Today is Christmas Eve and it’s been one heck of an emotional week.
It was my little sister’s birthday last Friday, Dec. 14, and I treated her, my toddler niece and our parents to a nice sushi lunch to celebrate while our other six kiddies were at school.
What fun we had, after having just attended my twin daughters’ fourth-grade “Frosty the Snowman” play earlier that morning. It was delightful.
Walking back to my car, my iPhone flashed with breaking
news: A gunman had open-fired at a Newtown, Conn., elementary school, killing 26 people, including 20 children. My heart grew heavy. I wept.

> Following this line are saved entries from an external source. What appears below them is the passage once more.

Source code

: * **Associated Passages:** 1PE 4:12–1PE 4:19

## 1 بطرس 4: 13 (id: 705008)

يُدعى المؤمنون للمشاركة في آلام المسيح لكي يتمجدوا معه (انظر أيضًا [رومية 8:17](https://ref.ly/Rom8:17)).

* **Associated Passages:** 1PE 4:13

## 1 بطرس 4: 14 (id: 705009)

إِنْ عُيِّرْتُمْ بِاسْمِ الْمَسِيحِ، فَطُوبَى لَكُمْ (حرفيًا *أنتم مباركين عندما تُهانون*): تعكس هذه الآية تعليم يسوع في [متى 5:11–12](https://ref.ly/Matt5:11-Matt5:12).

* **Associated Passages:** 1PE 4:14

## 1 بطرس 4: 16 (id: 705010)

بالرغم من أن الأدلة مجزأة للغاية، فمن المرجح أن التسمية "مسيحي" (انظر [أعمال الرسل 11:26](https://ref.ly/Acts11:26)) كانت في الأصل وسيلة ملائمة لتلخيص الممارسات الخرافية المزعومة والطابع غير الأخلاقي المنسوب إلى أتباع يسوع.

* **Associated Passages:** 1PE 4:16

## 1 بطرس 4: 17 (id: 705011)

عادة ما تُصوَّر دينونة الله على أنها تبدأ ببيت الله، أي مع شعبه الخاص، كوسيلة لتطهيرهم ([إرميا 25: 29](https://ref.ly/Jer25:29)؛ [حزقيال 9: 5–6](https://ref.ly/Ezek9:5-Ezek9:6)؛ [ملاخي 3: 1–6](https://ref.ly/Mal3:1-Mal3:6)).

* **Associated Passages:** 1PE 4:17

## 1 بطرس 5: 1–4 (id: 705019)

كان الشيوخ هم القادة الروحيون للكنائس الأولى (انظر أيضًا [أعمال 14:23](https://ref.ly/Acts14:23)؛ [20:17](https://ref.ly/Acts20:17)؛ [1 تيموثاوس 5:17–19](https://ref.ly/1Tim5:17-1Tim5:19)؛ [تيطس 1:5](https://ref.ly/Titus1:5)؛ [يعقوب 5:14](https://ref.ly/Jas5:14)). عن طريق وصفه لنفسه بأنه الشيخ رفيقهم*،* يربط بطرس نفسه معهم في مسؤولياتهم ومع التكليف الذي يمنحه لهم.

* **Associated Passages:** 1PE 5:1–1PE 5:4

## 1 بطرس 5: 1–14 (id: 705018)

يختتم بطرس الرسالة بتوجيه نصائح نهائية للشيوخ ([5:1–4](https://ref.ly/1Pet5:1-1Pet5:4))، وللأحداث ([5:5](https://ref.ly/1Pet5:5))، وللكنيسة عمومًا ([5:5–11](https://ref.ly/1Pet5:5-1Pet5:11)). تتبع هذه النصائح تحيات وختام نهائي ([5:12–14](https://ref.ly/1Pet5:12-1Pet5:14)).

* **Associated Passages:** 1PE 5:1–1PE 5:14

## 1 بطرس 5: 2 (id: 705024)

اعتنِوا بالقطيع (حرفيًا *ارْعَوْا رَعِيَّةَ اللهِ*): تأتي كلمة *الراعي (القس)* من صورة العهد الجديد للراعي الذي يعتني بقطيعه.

The next few days were spent praying for these sweet little angels
and the six teachers who tried
valiantly to protect them, their bloody bodies still in their classrooms, their parents not allowed to see them for close to 48 hours because it was a crime scene.
I tried to imagine the pain the parents were going through, being told a madman went on a killing spree where their babies went to be safe and to learn, then waiting to be reunited with them, to see if they made it out alive.
It must’ve been an eternity for the parents in that firehouse, as the first responders slowly gathered and released the survivors, one by one. How happy they must’ve been to collect their kids and bring them home … and how impossibly sad for those whose children never emerged.
Like so many of you, especially those who are lucky enough to be parents, I’ve been crying off and on this past week, often unexpectedly, many times uncontrollably.
I’ve hugged my three young daughters longer, tighter and more often. Because of this unprecedented tragedy, I am thankful for them, their health, their uniqueness. Because of this senseless barbarism, I am prouder of their strengths, more patient with their weaknesses.